■ What you are asked to do
Each record needs to be retyped exactly, though its pictures should not appear.

(Collected data)
________________________

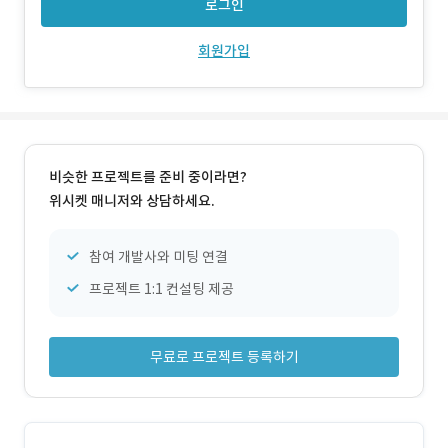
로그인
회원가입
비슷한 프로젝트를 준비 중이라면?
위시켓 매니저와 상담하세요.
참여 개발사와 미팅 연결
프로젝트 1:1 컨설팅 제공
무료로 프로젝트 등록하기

________________________

■ Problem solution
로그인
회원가입
비슷한 프로젝트를 준비 중이라면?
위시켓 매니저와 상담하세요.
참여 개발사와 미팅 연결
프로젝트 1:1 컨설팅 제공
무료로 프로젝트 등록하기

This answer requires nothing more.